# [Document text]
++++++++

If the display of the objects of a particular concept must be improved, it is possible to do so. For that purpose, the display must be programmed in a function having the object and a boolean as arguments and printing a HTML page on the standard output. This function is tied to the base through an annotation (funhtml) attached to the concept. Thus, the instruction:

(tr-set-annotation (tr-find-concept "house") "funhtml" #'my-print-house)

tells the system that the instances of house have to be displayed through the function my-print-house instead of the standard procedure.
This function can be used in order to generate the page depending on the object which can be manipulated through the TROEPS API. For instance, it is possible to embed in the page URLs which are built from the content of the knowledge base but correspond to queries to remote resources (such as a site providing e-mails of individuals).
Modifying object pages also allows to embed applets into the display since from the object, all the data necessary for passing as applet parameters are available. The call to the applet can be used in order to show some features of the object through specialised editors (e.g. a graph editor) which will run on the client side.

++++++++

# [Dataset excerpts]

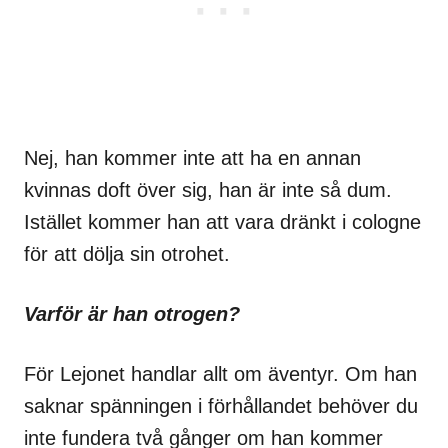
Nej, han kommer inte att ha en annan
kvinnas doft över sig, han är inte så dum.
Istället kommer han att vara dränkt i cologne
för att dölja sin otrohet.
Varför är han otrogen?
För Lejonet handlar allt om äventyr. Om han
saknar spänningen i förhållandet behöver du
inte fundera två gånger om han kommer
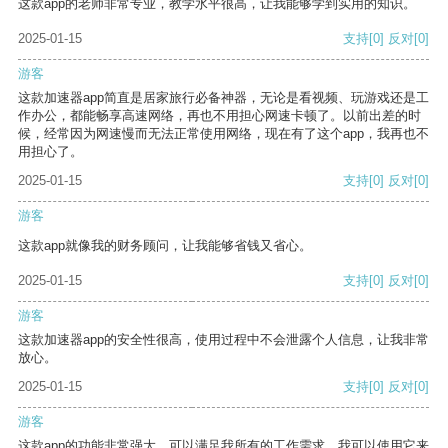
这款app的老师非常专业，教学水平很高，让我能够学到实用的知识。
2025-01-15
支持
[0]
反对
[0]
游客
这款加速器app简直是居家旅行必备神器，无论是看视频、玩游戏还是工
作办公，都能畅享高速网络，再也不用担心网速卡顿了。以前出差的时
候，经常因为网速慢而无法正常使用网络，现在有了这个app，我再也不
用担心了。
2025-01-15
支持
[0]
反对
[0]
游客
这款app就像我的财务顾问，让我能够省钱又省心。
2025-01-15
支持
[0]
反对
[0]
游客
这款加速器app的安全性很高，使用过程中不会泄露个人信息，让我非常
放心。
2025-01-15
支持
[0]
反对
[0]
游客
这款app的功能非常强大，可以满足我所有的工作需求。我可以使用它来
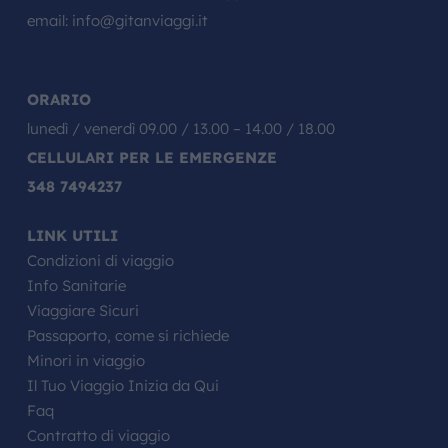
email:
info@gitanviaggi.it
ORARIO
lunedì / venerdì 09.00 / 13.00 – 14.00 / 18.00
CELLULARI PER LE EMERGENZE
348 7494237
LINK UTILI
Condizioni di viaggio
Info Sanitarie
Viaggiare Sicuri
Passaporto, come si richiede
Minori in viaggio
Il Tuo Viaggio Inizia da Qui
Faq
Contratto di viaggio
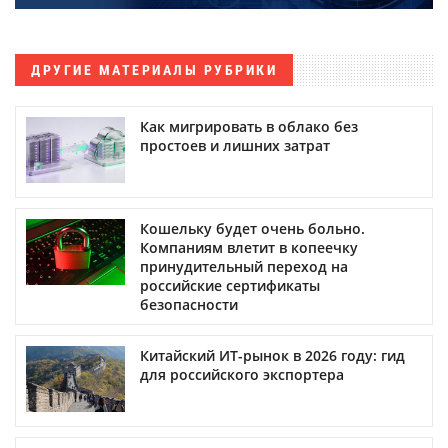
ДРУГИЕ МАТЕРИАЛЫ РУБРИКИ
Как мигрировать в облако без
простоев и лишних затрат
Кошельку будет очень больно.
Компаниям влетит в копеечку
принудительный переход на
российские сертификаты
безопасности
Китайский ИТ-рынок в 2026 году: гид
для российского экспортера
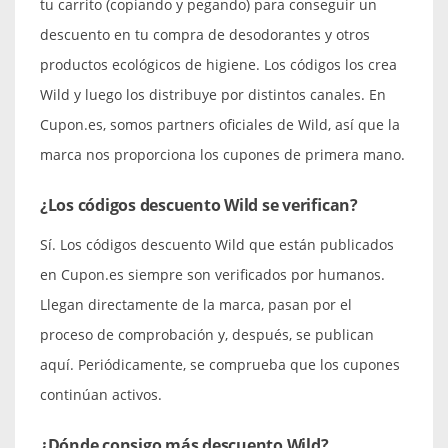
tu carrito (copiando y pegando) para conseguir un
descuento en tu compra de desodorantes y otros
productos ecológicos de higiene. Los códigos los crea
Wild y luego los distribuye por distintos canales. En
Cupon.es, somos partners oficiales de Wild, así que la
marca nos proporciona los cupones de primera mano.
¿Los códigos descuento Wild se verifican?
Sí. Los códigos descuento Wild que están publicados
en Cupon.es siempre son verificados por humanos.
Llegan directamente de la marca, pasan por el
proceso de comprobación y, después, se publican
aquí. Periódicamente, se comprueba que los cupones
continúan activos.
¿Dónde consigo más descuento Wild?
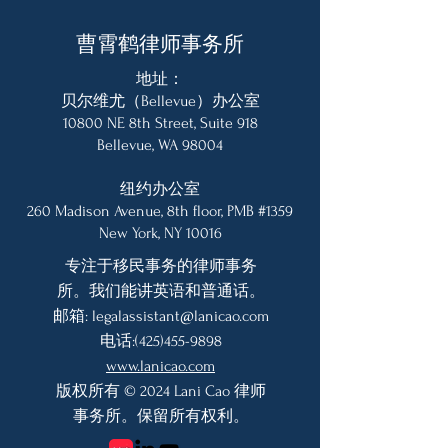
曹霄鹤律师事务所
地址：
贝尔维尤（Bellevue）办公室
10800 NE 8th Street, Suite 918
Bellevue, WA 98004
纽约办公室
260 Madison Avenue, 8th floor, PMB #1359
New York, NY 10016
专注于移民事务的律师事务
所。我们能讲英语和普通话。
邮箱:
legalassistant@lanicao.com
电话:
(425)455-9898
www.lanicao.com
版权所有 © 2024 Lani Cao 律师
事务所。保留所有权利。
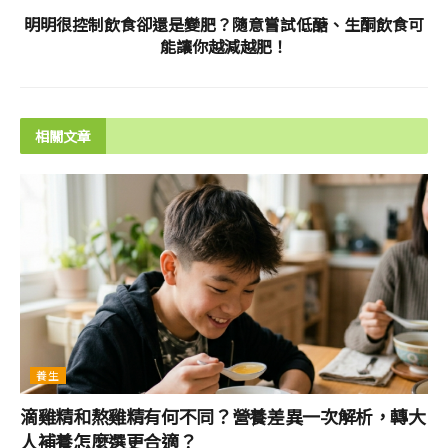
明明很控制飲食卻還是變肥？隨意嘗試低醣、生酮飲食可
能讓你越減越肥！
相關文章
養生
滴雞精和熬雞精有何不同？營養差異一次解析，轉大
人補養怎麼選更合適？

++++++++

# [Explore the material]
[1] According to the text on customizing object display, what two arguments does the display function take?
[2] Rewrite the paragraph of the object display text that begins "Modifying object pages also allows" as a short bulleted list that keeps its main facts.

# [Responses by item number]
[1] The function takes the object and a boolean as arguments.

[2]
- Modified object pages can embed applets.
- The object supplies all the data needed for applet parameters.
- Calling an applet can show some features of the object through specialized editors, such as a graph editor.
- These editors run on the client side.